▶ [Task directions] Duplicate the passage from the Hamlet review between "The first to" and "with Russian dramatists.", inclusive.

##### Source text #####

DOUBLE DEUTSCH

The Japan Times
09.18.2002
Nobuko Tanaka

Winner loses all in the games people play

Two eagerly anticipated German-directed productions of Shakespeare arrived in Tokyo last week, each the product of its director's extensive experience and deep deliberation on the play's contemporary relevance, and each given a polished reinterpretation as a result. ...

The first to open, on Sept. 7, was Hamlet at the New National Theater in Shinjuku, with Peter Stein directing. Born in 1937, Stein built his reputation with contemporary European drama during the 1970s and ‘80s as the artistic director of the Schaubuhne Theater in West Berlin. He resigned from the Schaubuhne in the mid-‘80s, but continued working as a guest director while also turning his attention to opera and collaborations with Russian dramatists.

In 1993 he caused a sensation with his radical, grand-scale production of Aeschylus' fifth-century B.C. tragedy Oresteia, staged in Moscow with a Russian cast. This Hamlet uses many of the same cast and crew members, with thirtysomething human dynamo Yevgeny Mironov as the Prince of Denmark. Stein believes that Mironov, who played Orestes in Oresteia, is his "ideal and only Hamlet."

And Mironov and Stein together give us a Hamlet unlike any other. This production begins with the solemn tolling of a bell, as if summoning the young, wise prince to fulfill his onerous duty: to avenge the murder of his father by his uncle Claudius, his adored mother's new husband, and in doing so to go against his own nature to purify this world of fraud and scheming.

Mironov's prince is up to the task. Incisive, active and artistic, he is far from the naive, delicate young man with a mother-complex that many directors portray on stage. He moves swiftly and athletically, his innate love of life expressing itself in energetic fencing and a love of music – he picks up a saxophone, and its sound is a blast of human warmth amid the gloom of the conspiring Danish court. It's obvious that this young man is motivated by a sincere passion to improve the lives of those around him – a passion that, tragically, ends in death not only for his mother and Claudius, but for himself as well.

##### Input data #####

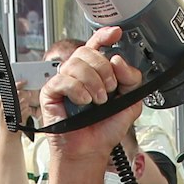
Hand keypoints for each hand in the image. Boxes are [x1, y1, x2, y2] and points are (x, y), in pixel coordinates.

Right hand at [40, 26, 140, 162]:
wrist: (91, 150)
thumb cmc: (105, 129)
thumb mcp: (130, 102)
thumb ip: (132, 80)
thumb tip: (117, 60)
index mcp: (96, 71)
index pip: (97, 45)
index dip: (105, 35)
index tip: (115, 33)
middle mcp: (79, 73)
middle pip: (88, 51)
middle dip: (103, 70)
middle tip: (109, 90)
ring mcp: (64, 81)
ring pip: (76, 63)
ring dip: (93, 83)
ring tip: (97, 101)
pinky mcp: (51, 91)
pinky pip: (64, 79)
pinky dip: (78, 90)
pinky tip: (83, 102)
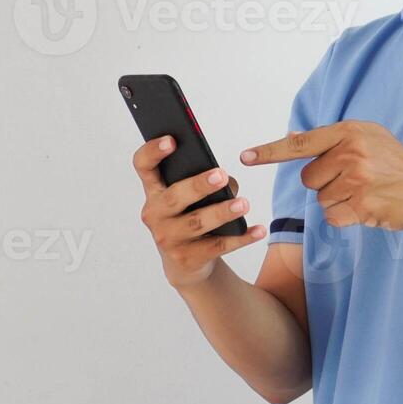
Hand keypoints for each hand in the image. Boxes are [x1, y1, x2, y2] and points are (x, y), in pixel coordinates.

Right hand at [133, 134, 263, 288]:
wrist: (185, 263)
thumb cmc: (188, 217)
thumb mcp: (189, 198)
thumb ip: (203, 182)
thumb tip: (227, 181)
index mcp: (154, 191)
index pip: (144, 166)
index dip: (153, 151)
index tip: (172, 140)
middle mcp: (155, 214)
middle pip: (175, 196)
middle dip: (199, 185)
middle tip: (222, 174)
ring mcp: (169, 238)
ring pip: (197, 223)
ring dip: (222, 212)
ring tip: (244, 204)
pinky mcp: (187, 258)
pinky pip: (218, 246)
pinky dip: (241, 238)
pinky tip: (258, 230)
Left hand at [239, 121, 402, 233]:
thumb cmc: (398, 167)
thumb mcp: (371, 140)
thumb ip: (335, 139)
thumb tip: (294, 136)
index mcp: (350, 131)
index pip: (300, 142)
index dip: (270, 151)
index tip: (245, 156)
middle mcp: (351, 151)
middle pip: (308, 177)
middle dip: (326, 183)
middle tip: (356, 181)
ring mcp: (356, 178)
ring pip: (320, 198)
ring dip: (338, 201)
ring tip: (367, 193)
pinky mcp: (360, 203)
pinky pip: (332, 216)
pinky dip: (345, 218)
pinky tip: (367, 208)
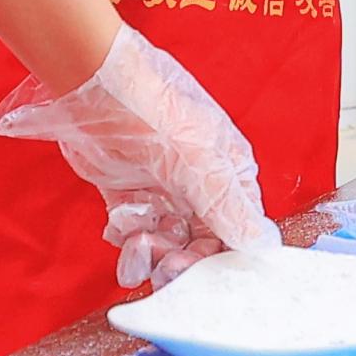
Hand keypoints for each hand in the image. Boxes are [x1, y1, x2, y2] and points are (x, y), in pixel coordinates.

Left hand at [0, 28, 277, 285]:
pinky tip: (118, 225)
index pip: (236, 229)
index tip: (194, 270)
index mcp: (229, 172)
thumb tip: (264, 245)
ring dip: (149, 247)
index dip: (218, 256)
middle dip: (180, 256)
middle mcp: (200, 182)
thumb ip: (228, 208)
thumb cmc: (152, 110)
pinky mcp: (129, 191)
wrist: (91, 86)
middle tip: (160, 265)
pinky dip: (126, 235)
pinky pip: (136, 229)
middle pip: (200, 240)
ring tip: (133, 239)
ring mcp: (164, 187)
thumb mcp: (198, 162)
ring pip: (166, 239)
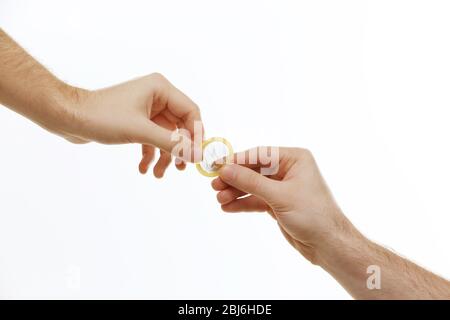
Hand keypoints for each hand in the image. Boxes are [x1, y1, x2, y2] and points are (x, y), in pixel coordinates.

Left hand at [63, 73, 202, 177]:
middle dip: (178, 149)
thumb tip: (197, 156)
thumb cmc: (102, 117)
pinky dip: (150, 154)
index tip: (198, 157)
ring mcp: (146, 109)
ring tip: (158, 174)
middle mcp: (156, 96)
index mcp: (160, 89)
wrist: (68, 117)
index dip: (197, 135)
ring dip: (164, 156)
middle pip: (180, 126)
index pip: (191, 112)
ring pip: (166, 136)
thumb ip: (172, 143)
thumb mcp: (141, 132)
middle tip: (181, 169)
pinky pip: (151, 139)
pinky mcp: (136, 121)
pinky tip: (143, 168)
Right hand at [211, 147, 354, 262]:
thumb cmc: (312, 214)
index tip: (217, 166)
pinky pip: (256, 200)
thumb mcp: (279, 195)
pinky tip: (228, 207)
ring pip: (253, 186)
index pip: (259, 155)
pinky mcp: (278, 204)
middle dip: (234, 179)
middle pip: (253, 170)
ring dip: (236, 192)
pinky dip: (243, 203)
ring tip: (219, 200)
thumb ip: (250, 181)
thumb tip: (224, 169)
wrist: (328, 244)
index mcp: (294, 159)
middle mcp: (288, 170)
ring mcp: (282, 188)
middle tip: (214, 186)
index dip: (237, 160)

#####
##### Input data #####

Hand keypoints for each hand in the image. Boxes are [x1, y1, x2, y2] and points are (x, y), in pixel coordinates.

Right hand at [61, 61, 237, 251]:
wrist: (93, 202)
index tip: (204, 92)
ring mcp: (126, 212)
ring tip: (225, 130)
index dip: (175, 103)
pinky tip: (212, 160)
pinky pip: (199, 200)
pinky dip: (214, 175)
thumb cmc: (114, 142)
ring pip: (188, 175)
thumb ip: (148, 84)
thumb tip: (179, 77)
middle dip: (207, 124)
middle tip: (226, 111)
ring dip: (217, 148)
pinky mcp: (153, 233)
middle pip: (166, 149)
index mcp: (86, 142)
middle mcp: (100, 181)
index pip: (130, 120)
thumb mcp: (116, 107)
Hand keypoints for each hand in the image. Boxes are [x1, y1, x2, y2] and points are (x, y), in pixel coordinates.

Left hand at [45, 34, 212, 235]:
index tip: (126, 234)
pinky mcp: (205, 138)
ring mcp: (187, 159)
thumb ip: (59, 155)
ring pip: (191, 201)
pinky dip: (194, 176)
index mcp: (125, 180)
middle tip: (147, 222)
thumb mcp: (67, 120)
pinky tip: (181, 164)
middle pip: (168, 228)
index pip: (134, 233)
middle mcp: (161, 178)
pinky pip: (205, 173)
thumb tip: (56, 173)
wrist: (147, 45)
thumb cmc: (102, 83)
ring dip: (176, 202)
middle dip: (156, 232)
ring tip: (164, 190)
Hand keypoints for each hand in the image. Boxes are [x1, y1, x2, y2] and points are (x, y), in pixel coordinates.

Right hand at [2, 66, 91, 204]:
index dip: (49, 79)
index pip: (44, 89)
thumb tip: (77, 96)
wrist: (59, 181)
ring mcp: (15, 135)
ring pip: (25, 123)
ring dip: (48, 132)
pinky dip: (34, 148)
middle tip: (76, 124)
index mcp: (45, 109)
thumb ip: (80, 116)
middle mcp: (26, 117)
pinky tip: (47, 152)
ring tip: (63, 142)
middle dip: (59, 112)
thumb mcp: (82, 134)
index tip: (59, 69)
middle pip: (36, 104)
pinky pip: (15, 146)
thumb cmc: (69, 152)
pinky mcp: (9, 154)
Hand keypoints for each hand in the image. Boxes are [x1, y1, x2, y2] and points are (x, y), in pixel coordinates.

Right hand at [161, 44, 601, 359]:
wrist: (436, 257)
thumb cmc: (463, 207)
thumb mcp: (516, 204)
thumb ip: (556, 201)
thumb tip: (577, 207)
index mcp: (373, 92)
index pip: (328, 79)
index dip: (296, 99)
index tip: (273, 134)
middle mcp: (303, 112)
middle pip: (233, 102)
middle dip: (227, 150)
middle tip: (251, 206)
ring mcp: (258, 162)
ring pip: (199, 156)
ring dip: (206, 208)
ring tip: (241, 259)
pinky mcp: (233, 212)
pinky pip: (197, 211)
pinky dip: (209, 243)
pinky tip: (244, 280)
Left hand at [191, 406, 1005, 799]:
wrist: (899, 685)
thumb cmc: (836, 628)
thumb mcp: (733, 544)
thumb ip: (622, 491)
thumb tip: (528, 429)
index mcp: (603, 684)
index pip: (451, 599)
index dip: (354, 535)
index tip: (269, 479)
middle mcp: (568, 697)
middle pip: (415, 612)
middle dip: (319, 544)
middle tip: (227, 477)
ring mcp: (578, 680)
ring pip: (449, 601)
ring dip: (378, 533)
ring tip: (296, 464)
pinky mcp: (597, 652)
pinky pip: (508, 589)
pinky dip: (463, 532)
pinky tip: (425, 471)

#####

▶ [Final answer]
The first to open, on Sept. 7, was Hamlet at the New National Theater in Shinjuku, with Peter Stein directing. Born in 1937, Stein built his reputation with contemporary European drama during the 1970s and ‘80s as the artistic director of the Schaubuhne Theater in West Berlin. He resigned from the Schaubuhne in the mid-‘80s, but continued working as a guest director while also turning his attention to opera and collaborations with Russian dramatists.